It’s certainly more reliable than the evaluation of the person whose job depends on it being evaluated as correct.



Given 24-48 hours in a gigantic tech company’s code base made up of dozens of teams and hundreds (thousands?) of logical services? No, I couldn’t tell you the “quality” of the code.

Someone who doesn’t understand engineering at that scale would presume it’s the structure of the if statements. And sure, if that’s what you’re looking for, print out some lines and let a person lacking all context take a look.


> Given 24-48 hours in a gigantic tech company’s code base made up of dozens of teams and hundreds (thousands?) of logical services? No, I couldn’t tell you the “quality” of the code.

You could probably call out the bullshitters, though. They aren't refactoring the code base.


I would guess anyone calling someone out 48 hours into a huge codebase is themselves the bullshitter. Maybe if that 48 hours is work time and presentations/walkthroughs and the person catching up is a seasoned director (they tend to have to do this quick ramp of huge projects more often than an engineer). But no one is going to look at Twitter's code base and make any meaningful conclusions in 48 hours.


Agreed. I had the opportunity to audit a FAANG codebase (many many repositories) a while back and while I'm a lowly engineer, I was able to start understanding quite a bit after a few weeks. Obviously there's no way I could contribute or make recommendations in that short time, but obvious smells start working their way out after exposure. The clarity only increases with the amount of time spent immersed in it.

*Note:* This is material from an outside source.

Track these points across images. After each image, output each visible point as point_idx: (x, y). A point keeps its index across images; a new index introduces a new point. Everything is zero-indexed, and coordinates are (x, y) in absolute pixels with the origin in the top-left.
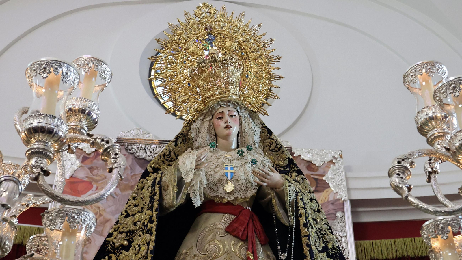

Off course you can have an opinion about any code. It will just not always be correct.


I'd like your opinion on the MGLRU code they just merged in the kernel. It's a self contained piece of code, you can look at it and print it on paper.

Or the folio patchset. People had a variety of reactions to it, whole lot of energy was spent evaluating that code (which in the end also made it in)

The person whose job it was to make the patch and who has interest in it being correct is not necessarily less reliable than a random HN commenter

You would probably think otherwise if it was your code and some other random commenter with no domain knowledge evaluating it, wouldn't you?


> If it’s code I’m unfamiliar with it takes longer, and the result is more variable, but it’s far from impossible.

Yeah, I'm sure it's of value to have Tesla engineers come in and spend the 3 months to a year getting enough context with the code base to be be able to produce useful and informed critiques.


[flagged]


You don't have to evaluate other peoples code or something?